Live Upgrade Plus Parallel Patching
Recently, another enhancement was made to patching so that multiple zones are patched in parallel. Check out Jeff Victor's blog where he explains how this all works. As it turns out, this parallel patching works whether you are patching zones in single-user or via Live Upgrade. So, just to get an idea of how this might help I tried to do some simple measurement with 2 and 20 sparse-root zones created on a system running Solaris 10 9/10.
|System ||Operating System ||Number of Zones ||Patches Applied ||num_procs ||Elapsed Time (hh:mm:ss)|
|X4100 ||Solaris 10 9/10 ||2 ||105 ||1 ||00:46:51 |
|X4100 ||Solaris 10 9/10||2 ||105 ||2 ||00:36:04 |
|X4100||Solaris 10 9/10||20 ||105||1 ||03:03:59 |
|X4100||Solaris 10 9/10||20 ||105||2 ||01:55:58 |
|X4100||Solaris 10 9/10||20 ||105||4 ||01:25:53 |
num_procs is used as a guide for the number of threads to be engaged in parallel patching. Jeff Victor's blog (above) and the man page for pdo.conf talk about how this relates to the actual number of processes that are used for patching.

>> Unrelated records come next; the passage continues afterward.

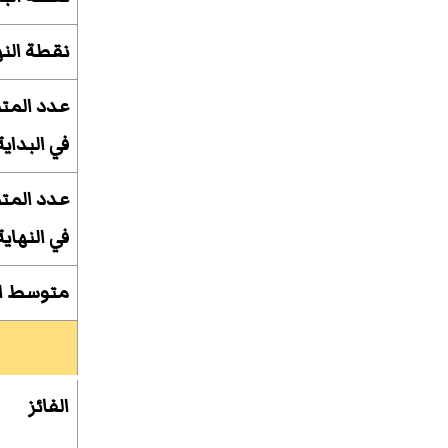
نقطة النه
عدد المت
في البداية
عدد المت
في النهاية
متوسط ا
الفائز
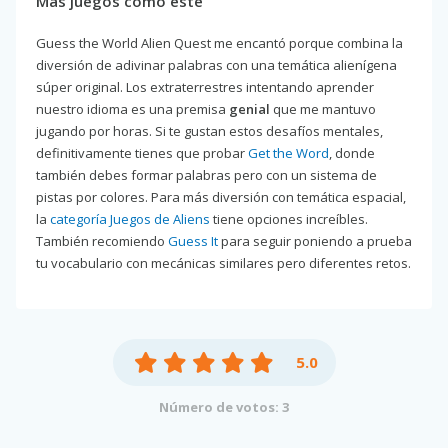
Más juegos como este
Guess the World Alien Quest me encantó porque combina la
diversión de adivinar palabras con una temática alienígena
súper original. Los extraterrestres intentando aprender
nuestro idioma es una premisa
genial
que me mantuvo
jugando por horas. Si te gustan estos desafíos mentales,
definitivamente tienes que probar
Get the Word
, donde
también debes formar palabras pero con un sistema de
pistas por colores. Para más diversión con temática espacial,
la
categoría Juegos de Aliens
tiene opciones increíbles.
También recomiendo
Guess It
para seguir poniendo a prueba
tu vocabulario con mecánicas similares pero diferentes retos.
5.0
Número de votos: 3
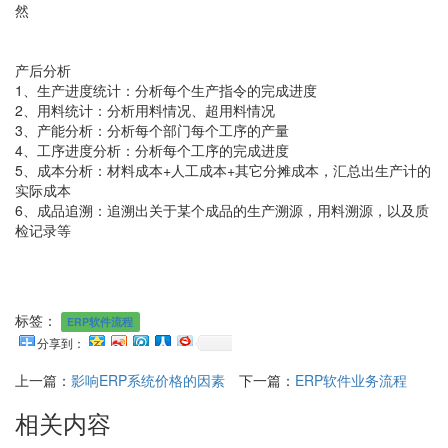
然
产后分析
1、生产进度统计：分析每个生产指令的完成进度
2、用料统计：分析用料情况、超用料情况
3、产能分析：分析每个部门每个工序的产量
4、工序进度分析：分析每个工序的完成进度
5、成本分析：材料成本+人工成本+其它分摊成本，汇总出生产计的
实际成本
6、成品追溯：追溯出关于某个成品的生产溯源，用料溯源，以及质
检记录等
标签：
ERP软件流程
分享到：
上一篇：
影响ERP系统价格的因素
下一篇：
ERP软件业务流程
相关内容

With only two zones, doubling the number of threads has an effect, but not a huge effect, since the amount of parallelism is limited. However, with 20 zones on a system, boosting the number of zones patched in parallel can significantly reduce the time taken for patching.
Recall that all of this is done within the application of patches with Live Upgrade. Used alone, outside of Live Upgrade, this can help reduce the time required to patch a system during a maintenance window. Used with Live Upgrade, it reduces the time required to apply patches to the alternate boot environment.
So, what should you do to speed up patching and reduce the outage required for patching?
Use ZFS root and Live Upgrade so that you can apply your patches to an alternate boot environment while the system is up and running. Then, use parallel patching to reduce the time required to apply the patches to the alternate boot environment where you have zones deployed.